Al trasladar la totalidad del costo económico a las empresas de transporte —en un contexto de plena desregulación del sector—, el Gobierno genera un escenario de alta precarización para el usuario.
Especialistas y organizaciones sociales advierten que, al no recibir compensación alguna, las compañías privadas multiplicarán las trabas, las demoras y los rechazos encubiertos en las ventanillas, tal como ya ocurrió en anteriores disputas patronales en el sector. De esta manera, el Estado se desentiende de la sostenibilidad del sistema, dejando a los colectivos más desprotegidos a merced de una constante batalla judicial y administrativa para poder ejercer, en la práctica, un derecho que la ley les otorga.
La voz de las organizaciones: «El derecho queda en papel mojado»
Desde los diferentes colectivos que defienden a estos grupos expresaron su profundo rechazo y preocupación ante la publicación de la resolución. Voceros de diversas organizaciones no gubernamentales (ONG) del sector advirtieron sobre el impacto directo de la medida en la vida cotidiana de miles de familias.
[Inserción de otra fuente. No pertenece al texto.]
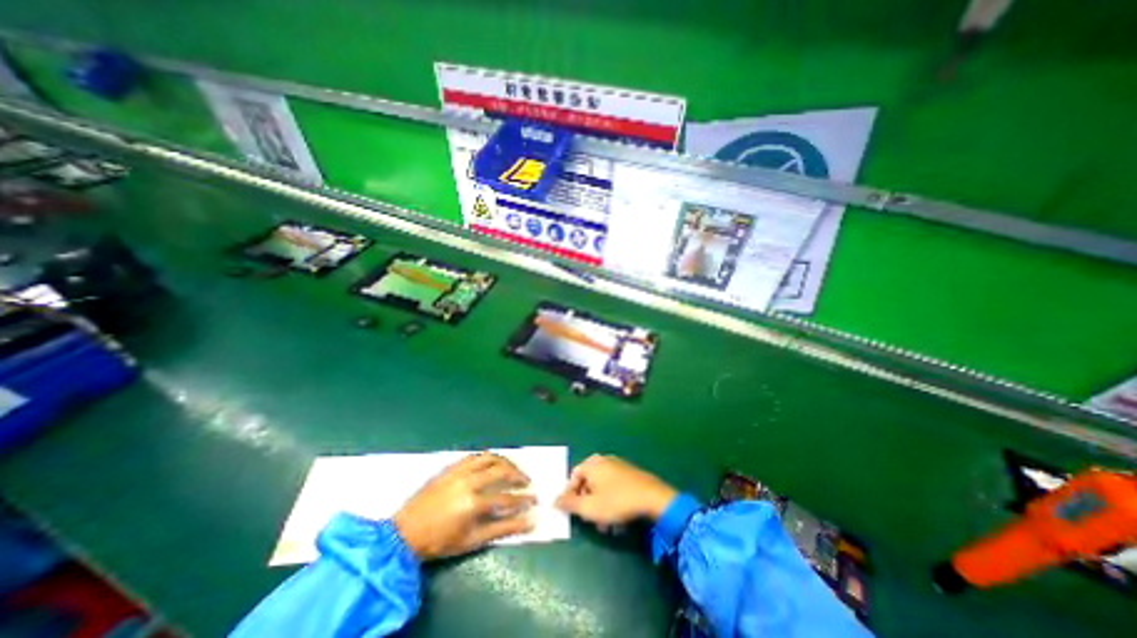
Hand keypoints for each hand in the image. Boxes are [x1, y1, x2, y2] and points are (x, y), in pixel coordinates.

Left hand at [395, 451, 536, 561]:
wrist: (404, 533)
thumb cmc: (439, 542)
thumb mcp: (473, 541)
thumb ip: (503, 529)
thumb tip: (529, 522)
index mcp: (473, 502)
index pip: (507, 497)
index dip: (523, 499)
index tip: (533, 500)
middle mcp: (469, 480)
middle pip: (502, 470)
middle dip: (518, 475)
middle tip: (527, 482)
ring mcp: (459, 470)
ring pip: (490, 457)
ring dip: (506, 461)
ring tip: (513, 469)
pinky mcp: (451, 466)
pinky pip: (475, 455)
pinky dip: (488, 457)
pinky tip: (492, 463)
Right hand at [559, 457, 678, 526]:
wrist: (652, 498)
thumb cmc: (617, 502)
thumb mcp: (589, 508)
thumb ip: (570, 504)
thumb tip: (554, 501)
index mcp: (592, 463)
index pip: (573, 477)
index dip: (570, 495)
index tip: (571, 512)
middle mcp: (604, 460)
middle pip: (587, 482)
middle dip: (586, 503)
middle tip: (589, 521)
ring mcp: (618, 465)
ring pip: (601, 486)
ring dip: (598, 505)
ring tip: (604, 525)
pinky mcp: (630, 473)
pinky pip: (613, 486)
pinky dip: (610, 500)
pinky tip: (616, 517)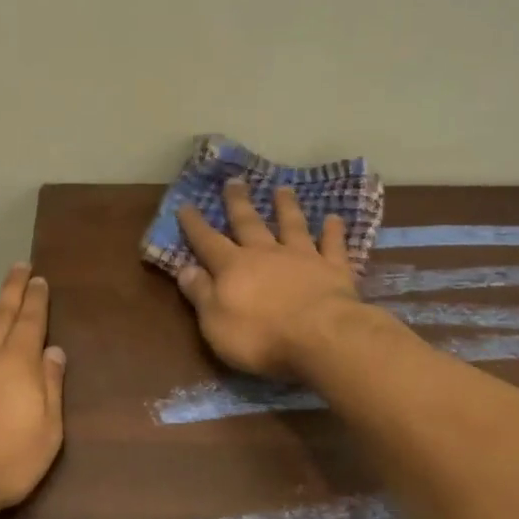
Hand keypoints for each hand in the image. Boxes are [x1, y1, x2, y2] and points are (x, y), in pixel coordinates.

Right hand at [174, 181, 361, 379]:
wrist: (321, 337)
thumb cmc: (260, 336)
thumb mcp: (215, 322)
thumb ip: (200, 293)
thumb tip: (184, 269)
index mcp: (232, 267)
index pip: (207, 242)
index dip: (194, 224)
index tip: (184, 204)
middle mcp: (266, 254)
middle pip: (249, 223)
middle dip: (238, 203)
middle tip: (234, 181)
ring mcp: (302, 258)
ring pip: (292, 226)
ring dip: (286, 207)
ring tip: (283, 189)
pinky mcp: (334, 269)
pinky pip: (333, 245)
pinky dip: (333, 232)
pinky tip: (334, 219)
«Es una trampa discursiva decir que el derecho se mantiene si se destruyen los mecanismos económicos para que se cumpla de forma real. Al quitar el aporte estatal, el Gobierno traslada la responsabilidad a las empresas privadas, las cuales priorizan el lucro por sobre el bienestar social. Esto va a generar que conseguir un pasaje en las boleterías sea una misión imposible. El derecho queda prácticamente en papel mojado», denunciaron referentes comunitarios de discapacidad.
Asimismo, representantes del sector recordaron que la movilidad no es un beneficio de ocio, sino una necesidad básica para acceder a tratamientos médicos, rehabilitación y desarrollo laboral:
«Muchas personas y niños deben viajar desde el interior del país hacia los grandes centros de alta complejidad para recibir terapias oncológicas o controles postrasplante. Al desfinanciar este sistema en un contexto de desregulación total de tarifas, el Estado viola los tratados internacionales que firmó y se desentiende de su obligación de garantizar una vida digna para estas poblaciones», concluyeron desde las organizaciones.